**Tasks to complete:**
a. According to the front end thread, why is there an extra washer on the driver side radius rod?
b. Reproduce the front end thread word for word, starting at "There is an" and ending at "bushing taken out.)".

**Source:**
━━━━━━━━━━━━━━━━

# Front end work finished.



## Plowboy (Feb 24, 2016)

I bought a bunch of front end parts and just finished putting it all together, Koni struts, Lovell springs and radius rod and control arm bushing, I also had the strut houseing powder coated red. This made a great difference in handling and was well worth the effort. 
Question on the front adjustable bushing, I just set it at the standard but I had read that the best setting was +1/4 degree camber.


----------



## GTO44 (Apr 11, 2016)

I'm a super advocate of the +3/4 setting. I can't believe how much better the car feels at that setting. Anytime anyone has a question about Front radius rod bushings I always recommend the +3/4. Sporty feel but not too much caster so you won't be hitting the front wheels on the inner fender well. Turns in muuuuch better and gets rid of a lot of the understeer feeling. 

Also make sure you leave the extra washer on the driver side that's there from the factory. And make sure not to over torque the 4 nuts that hold the plate in place. They can break with to much torque!


----------



## GTO44 (Apr 11, 2016)

Also just realized you said "Camber". I'm assuming you mean Caster as the Front Radius Rod bushings don't change the camber, only Caster. Camber is changed on the strut its self by the tiny bolt in between the 2 large Strut to knuckle bolts.


----------



## Plowboy (Feb 24, 2016)

GTO44 said:


> Also just realized you said "Camber". I'm assuming you mean Castor as the Front Radius Rod bushings don't change the camber, only Castor. Camber is changed on the strut its self by the tiny bolt in between the 2 large Strut to knuckle bolts.


Yes I did mean castor also please tell me about the extra washer, where does it go and what does it do?


----------



## GTO44 (Apr 11, 2016)

There is an extra washer on the driver side Radius rod that sits behind the radius rod front bushing. You can kinda see it here in this pic thru the hole in the frame rail. (this is with stock radius rod bushing taken out.) 

It's to level the caster on the car since there is always extra weight on the driver's side from the driver. You'll know when you see it because there isn't one on the passenger side.


----------



## GTO44 (Apr 11, 2016)

━━━━━━━━━━━━━━━━

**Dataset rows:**
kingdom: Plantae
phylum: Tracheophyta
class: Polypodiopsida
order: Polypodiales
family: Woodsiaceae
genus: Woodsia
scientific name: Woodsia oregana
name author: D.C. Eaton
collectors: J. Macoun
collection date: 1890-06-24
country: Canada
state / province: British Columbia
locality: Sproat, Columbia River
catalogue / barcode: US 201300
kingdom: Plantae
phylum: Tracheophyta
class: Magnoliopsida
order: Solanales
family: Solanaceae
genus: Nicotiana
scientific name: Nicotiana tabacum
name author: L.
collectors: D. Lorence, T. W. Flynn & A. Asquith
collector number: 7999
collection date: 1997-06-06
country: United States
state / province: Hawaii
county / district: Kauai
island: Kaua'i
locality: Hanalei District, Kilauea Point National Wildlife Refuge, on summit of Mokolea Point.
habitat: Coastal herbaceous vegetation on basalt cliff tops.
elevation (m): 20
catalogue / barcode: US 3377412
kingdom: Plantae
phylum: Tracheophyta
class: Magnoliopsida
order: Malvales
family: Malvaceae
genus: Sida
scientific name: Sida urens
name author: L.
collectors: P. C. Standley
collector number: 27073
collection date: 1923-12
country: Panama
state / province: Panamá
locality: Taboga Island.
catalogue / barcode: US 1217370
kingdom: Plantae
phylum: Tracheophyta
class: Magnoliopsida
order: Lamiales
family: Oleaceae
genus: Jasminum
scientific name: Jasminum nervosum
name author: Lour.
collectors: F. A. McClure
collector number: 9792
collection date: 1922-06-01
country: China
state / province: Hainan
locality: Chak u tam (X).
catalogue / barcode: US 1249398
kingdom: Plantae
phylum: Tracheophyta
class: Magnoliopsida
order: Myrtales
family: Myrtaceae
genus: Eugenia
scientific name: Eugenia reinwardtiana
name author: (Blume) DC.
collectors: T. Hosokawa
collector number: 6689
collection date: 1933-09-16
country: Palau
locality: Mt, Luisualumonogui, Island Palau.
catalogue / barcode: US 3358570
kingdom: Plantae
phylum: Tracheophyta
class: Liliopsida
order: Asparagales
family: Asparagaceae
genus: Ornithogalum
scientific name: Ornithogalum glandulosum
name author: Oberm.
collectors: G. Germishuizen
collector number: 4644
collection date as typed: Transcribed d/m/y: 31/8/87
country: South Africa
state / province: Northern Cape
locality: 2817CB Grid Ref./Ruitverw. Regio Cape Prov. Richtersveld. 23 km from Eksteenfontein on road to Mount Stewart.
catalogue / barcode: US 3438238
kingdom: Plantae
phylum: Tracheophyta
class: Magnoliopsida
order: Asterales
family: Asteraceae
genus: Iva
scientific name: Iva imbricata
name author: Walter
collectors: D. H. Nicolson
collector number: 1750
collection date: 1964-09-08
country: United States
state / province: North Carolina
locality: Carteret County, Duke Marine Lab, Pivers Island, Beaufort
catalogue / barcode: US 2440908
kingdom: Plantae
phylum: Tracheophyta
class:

━━━━━━━━━━━━━━━━

**The replies:**
a. It levels the caster, since the driver's side always carries extra weight from the driver.

b.
There is an extra washer on the driver side Radius rod that sits behind the radius rod front bushing. You can kinda see it here in this pic thru the hole in the frame rail. (this is with stock radius rod bushing taken out.)